NY Fed Model: Slim Chance of a Double-Dip in 2011
The Fed's model (data here) shows that the recession probability peaked during the October 2007 to April 2008 period at around 35-40% (see chart above), and has been declining since then in almost every month. For August 2010, the recession probability is only 0.08% and by a year from now in August of next year the recession probability is slightly higher, but only 0.61% (about 6/10 of 1%). According to the NY Fed Treasury Spread model, the chances of a double-dip recession through the middle of next year are essentially zero.
4 Comments:
how many times do we have to debunk this model?
it has no forward predictive value.
it missed 61, 74, 82, and 00 until they were already underway.
worse, the yield curve is being heavily manipulated though QE and cannot be trusted as an indicator right now even if it did work.

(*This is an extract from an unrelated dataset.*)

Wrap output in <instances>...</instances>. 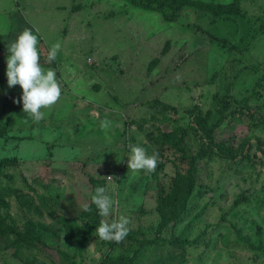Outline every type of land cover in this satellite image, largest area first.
<instances>
[{"label": "rangeland", "instance_id": "1", "mask_svg": "<svg viewBox=\"0 0 264 264\" xmlns=\"http://www.w3.org/2000/svg\"><path fill=\"white\" fill-rule=\"evenodd\" d=\"M201 8L163 7L166 18L129 0H0V127L7 128L0 129V158H7L3 173L12 175L0 183L15 189L0 213L16 230L31 219L58 234L57 241L17 249L0 238V264H110L131 260L134 250L148 254L137 258L146 264L162 258L166 239L186 224V239L199 241L184 248L183 264H264V0H239L235 16ZM260 23L263 32L250 37ZM26 28L38 38L42 69L54 70L61 85L39 122L15 102L21 87L7 84L8 47ZM56 42L61 50L49 62ZM193 108L211 110L216 139L247 158L197 160L200 191L189 199L188 214L160 227L157 189L168 190L187 157L167 150L154 172H133L130 145L152 155L149 135L186 126L194 153ZM105 119L111 123L102 129ZM97 187L114 204L96 228L125 215L131 230L116 243L99 239L95 229L76 251L68 220L83 225L84 204L93 214Z\"/></svg>", "mask_w": 264, "mask_h": 264}, {"label": "trees", "instance_id": "2", "mask_svg": "<svg viewBox=\"0 0 264 264\" xmlns=\"http://www.w3.org/2000/svg\"><path fill=\"white\" fill-rule=\"evenodd\" d=\"M133 5L139 6L145 9H152L161 12L162 15L166 18L169 17L165 13L163 7L170 6L173 9V12L177 10L182 5L197 7L200 9L202 6L207 8L205 13L209 15H221L222 13L227 12V16H235L239 14L238 2L239 0H232L227 2H211V0L201 1V0H129ZM200 5V6H199ZM204 13V12H202ZM263 24L260 23L257 27L251 28L250 37L254 38L255 36L263 32ZM246 33V32H245ZM236 47V46H235ZM195 112V113H194ZM192 116L191 121L193 123L192 127H188L191 131L193 130L194 134H197L199 137L198 148L194 153L189 151V145L187 142V128L184 127H173L168 131H159L157 129L156 134L149 135L150 142L154 144L152 148V153L158 152L159 156L164 151H171L172 154L178 153V158L182 159L187 157V167L183 169L182 172L176 170L174 177L171 180V183L167 191H164L162 188L157 189V205L156 209L159 214V226H166L167 224H176L185 215L188 214L190 206L188 201L191 197L199 193V181H198V171L196 168L197 160L205 157L211 158V155L225 157L228 160H234L239 155V158H247L245 155L240 154V149H235L233 146L226 144L223 141L216 139L214 135V125L208 122V117L214 118V113L211 110H207L204 114L197 111V108L191 110ZM2 131L6 130L5 126H1ZM243 142L240 144V148L247 142V138H244ZM263 142L264 140H260ZM188 149V150H187ZM190 152V153H189ZM7 159V158H6ZM6 159L0 158V180L5 178L6 182L12 181L11 174L3 173V166L6 165ZM12 184H1L0 183V208L6 206L5 196L10 195L12 192H15V189H11ZM11 192V193H10ZM93 214H90L89 211H82V216L85 217V222L83 225H78L74 222L73 219H69V224L71 227L70 230V239L72 238L74 242L75 250L78 251L82 246L88 241V239L93 234L96 226L98 225L99 212L95 204L93 205ZM5 214L0 213V238L6 241V247H16L17 244H21L27 248L34 247L39 244L43 246V241H57L58 234L46 225L43 222L26 219L22 222V225L19 229H15L11 223L6 221L4 217ZM188 224H186L185 229L187 230ZM186 230L179 232L177 235L170 236L166 239L168 244L167 252L163 253L161 257H151L150 261L146 264H155L157 262L161 264H183L184 255L183 250L186 246L198 245L199 236L188 240L185 237ZM13 236L12 238H10ZM158 237H154L146 240L144 243H153L157 242ZM205 243V241H201ZM260 248L263 246L259 243ZM256 246H254L255 248ZM17 249V247H16ZM179 250V252H174ZM138 250L133 251L131 260H121L120 257L118 261L113 260L110 264H143L138 260L141 257L148 258V254L143 252H137ZM63 254V252H60ZM64 255V254H63ZM158 257V258H157ZM138 258V260H137ZM153 258V259H152ZM136 259L135 261H132ZM152 260V261H151ZM35 260H33V263ZM136 262V263H135ZM32 263V261H31ZM4 264V263H3Z\"/></svg>", "mask_w": 264, "mask_h": 264}, {"label": "clouds", "instance_id": "3", "mask_svg": "<svg viewBox=\"0 0 264 264\" xmlns=\"http://www.w3.org/2000/svg\"><path fill=\"white\" fill-rule=\"evenodd\" d=\"M38 38L30 29H24L16 38L15 42L8 47L10 55L7 57V84L8 87L19 85L22 89V96L16 103H23V111L28 113L35 122L44 118L41 109L51 108L61 96V85L59 84L56 73L52 69H42L37 51ZM61 44L56 42L51 45L47 52L49 62L55 60ZM110 121H101V128L106 129ZM131 153L128 156V169L133 172L144 171L150 174L155 171L159 153L154 152L147 155L146 149L137 145H130ZM111 179L112 176H108ZM91 202L95 204L99 215L108 217L113 207L114 201L106 194L105 187H97L95 194L91 196ZM88 204L83 205V211H90ZM130 218L119 215L117 219L108 222L102 219L96 233L99 239L109 242H122L130 232Z\"/></svg>", "mask_w": 264, "mask_h": 264}, {"label": "crops", "instance_id": "4", "mask_svg": "<svg viewBox=\"0 0 264 264\" xmlns=\"http://www.w3.org/2000/svg\"><path fill=\"white\" fill-rule=\"evenodd\" d=\"M66 72V71H65Z\"/></svg>", "mask_w": 264, "mask_h": 264}]
</instances>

worst, it's a fundamentally flawed model. it implies that there can never be a recession if short term rates are zero.
ask japan about that.
also:
consumer confidence is at a low since feb, regional manufacturing surveys are turning negative (contraction) especially in orders, and GDP is slowing.
depending on what you believe about inflation, we may still be in a recession.
I wonder if the New York Federal Reserve took into account this CBO report?
Great model! It predicted five recessions after they already began, and it had several false positives.
The probability of a double dip is 100% now that the NBER has jumped the gun.